Namechangehereandnow · 23/12/2021 08:46

He doesn’t have to have a learning difficulty to have some other disability - they’re 2 different things, but can go along side each other. IMO he definitely needs assessing. It’s not social services you need though - speak to a GP or school. What is LSBD?

Triffiddealer · 23/12/2021 08:47

OP - it sounds as if you need to go and see your GP and ask about a referral to CAMHS for a diagnosis re ASD or Dyspraxia (or both). There may well be ADHD there too - this is where it gets complicated as lots of children are simply ‘neurodiverse’ and don’t fit neatly into one category. The not showering/not cleaning teeth and not being able to tie laces are not ‘laziness’ at 14. Something is ‘different’ with your son. You both need to understand this so you can have a relationship that isn’t exhausting.

It must be really hard as a single parent - is his father involved at all? Do you have support from family at all? Do you feel safe around him?

The only advice I can give beyond getting an appointment asap is really strict boundaries - he needs to understand what the rules are and the consequences. Your son is turning into a man and you need to stay consistent. Let him contact social services. I can guarantee you they will not remove him for his mum taking his x-box off him.

Are there any male relatives or friends that he gets on with who can support you on this? I wonder if changing the dynamic from Mum (understandably) getting frustrated with her lazy teenage son to ‘heart to heart’ with a man who’s been there could be useful?

Finally, you sound utterly exhausted. What are you doing for yourself? Do you work - and if so, do you enjoy it? Do you have friends or hobbies? How are you coping with this and who is supporting you?
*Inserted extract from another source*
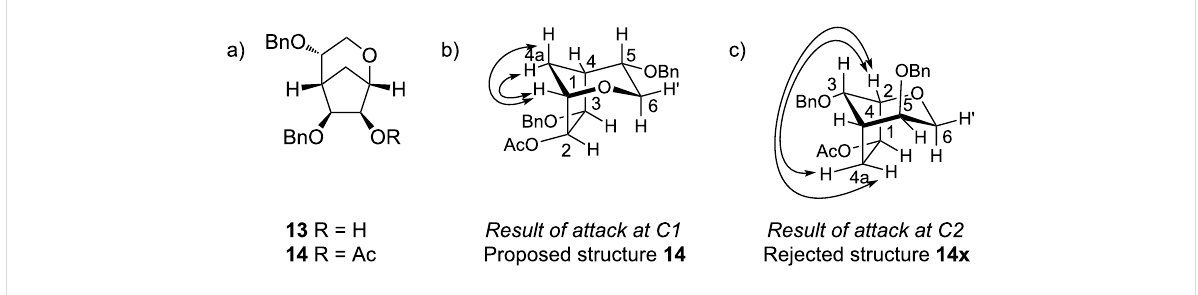
Figure 2: a) Structures of 13 and 14 ; b) observed NOEs consistent with structure 14 ; c) observed NOEs inconsistent with structure 14x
vickibee · 23/12/2021 08:47

Lack of empathy is an autistic trait
They don’t have a filter so if they think something they say it even though it may be unpleasant.
Pls get a referral for a paediatrician so he can be assessed

Hellokittyninja · 23/12/2021 08:47

Hi OP and others. My DS is 10 and was diagnosed with autism aged 8. He is academically brilliant, can socialise, can fake just about everything to show people what they need to see. He also can’t do shoelaces, can’t ride a bike, I have to wash him and do all his personal care. He also has PDA which these things are a symptom of. He has huge issues with food. Go to your GP and share your concerns and don’t be fobbed off. Your kids need help not discipline. Gaming is where my son feels safe, happy and ‘normal’.